• **TEXT PROVIDED**
• • • •

As I spent more time at the Southern African Clothing and Textile Workers Union (SACTWU), I began to learn more about the struggle. But actually the time it made the most sense to me was when I watched the movie ‘Gandhi’. Gandhi came to South Africa when he was younger, and the part that I remember was watching him try and catch the train. The police pushed him out. Gandhi was an educated man, a decent man, but the South African police just saw him as a black person and pushed him out. The other thing that made an impact on me was the way that Gandhi brought himself to the level of other people. He never tried to pretend that he was greater than they were; he always tried to be humble. That really affected me. That is the time I really became born into the struggle.

• • • •

[Stored records]
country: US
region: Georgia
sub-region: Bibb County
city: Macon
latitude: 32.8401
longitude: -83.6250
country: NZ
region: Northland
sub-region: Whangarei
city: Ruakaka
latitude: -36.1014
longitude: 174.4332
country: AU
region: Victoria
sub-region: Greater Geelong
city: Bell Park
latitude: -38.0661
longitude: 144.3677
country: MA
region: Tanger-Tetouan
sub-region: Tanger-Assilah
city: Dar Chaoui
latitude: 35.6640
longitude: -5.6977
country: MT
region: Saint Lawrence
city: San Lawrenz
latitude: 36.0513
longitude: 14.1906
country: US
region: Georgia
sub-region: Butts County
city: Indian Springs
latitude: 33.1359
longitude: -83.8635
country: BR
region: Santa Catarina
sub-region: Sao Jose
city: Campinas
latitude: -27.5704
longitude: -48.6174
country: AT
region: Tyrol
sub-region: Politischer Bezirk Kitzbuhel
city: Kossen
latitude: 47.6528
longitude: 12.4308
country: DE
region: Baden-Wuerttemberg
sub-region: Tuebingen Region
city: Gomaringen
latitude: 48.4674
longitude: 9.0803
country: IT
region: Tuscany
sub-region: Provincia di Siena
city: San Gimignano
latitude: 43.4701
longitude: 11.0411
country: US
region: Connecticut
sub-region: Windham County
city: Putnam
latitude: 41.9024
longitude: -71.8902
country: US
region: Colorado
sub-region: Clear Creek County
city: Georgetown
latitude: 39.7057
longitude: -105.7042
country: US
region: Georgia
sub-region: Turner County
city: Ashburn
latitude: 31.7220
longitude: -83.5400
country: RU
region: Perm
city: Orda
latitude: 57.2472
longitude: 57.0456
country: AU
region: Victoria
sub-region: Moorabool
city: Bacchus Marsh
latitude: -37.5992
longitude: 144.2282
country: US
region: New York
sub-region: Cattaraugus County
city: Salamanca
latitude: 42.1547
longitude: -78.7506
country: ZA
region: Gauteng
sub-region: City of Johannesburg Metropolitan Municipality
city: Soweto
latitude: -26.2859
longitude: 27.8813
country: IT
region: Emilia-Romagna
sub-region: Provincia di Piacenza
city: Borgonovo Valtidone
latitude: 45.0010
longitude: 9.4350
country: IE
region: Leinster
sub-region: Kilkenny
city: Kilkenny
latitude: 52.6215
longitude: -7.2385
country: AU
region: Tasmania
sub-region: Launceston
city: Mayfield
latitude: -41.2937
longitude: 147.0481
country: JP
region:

• • • •

• **WORK TO DO**
1. In the passage about SACTWU, what did the police do when Gandhi tried to catch the train?
2. Carry on the passage about SACTWU, starting after its last sentence.
The location material above is separate from the passage about SACTWU.

• **RESPONSES PER TASK**
1. They pushed him out.

2.
The way that Gandhi behaved reminded me of something I had read in the Bible. It said that you should speak for those who cannot speak for themselves, and you must protect those who cannot protect themselves. I knew that in my company, there were people who could not speak for themselves and couldn’t protect themselves. I say it humbly, but I was the boldest person in my factory and I knew I could fight for those poor people. You know, many people in my company were illiterate. They did not understand their rights. I thought to myself,

‘If I can protect these people, then I must do it.’

At my company, workers didn’t know about union meetings. The old shop stewards had never held them before. I decided to make sure that my organisers were free to come into the factory and talk about SACTWU. Because of that act, the workers started to love me even more. They could actually see the official from the union, and that made them happy.

My employer and I used to have arguments when I first became a shop steward. We used to be at loggerheads. He didn’t understand that the union was not there to take over his business. He thought the union was there to cause trouble; that it was there to make workers strike. He thought he was supposed to fight with the union, and I thought that as a shop steward, I always had to fight with the boss.

As I began to go through SACTWU’s training, I began to have the knowledge that I needed. I didn’t have to seek the help of the organiser all the time.

I could work by myself. I could sort out my problems by myself. I was educated about labour.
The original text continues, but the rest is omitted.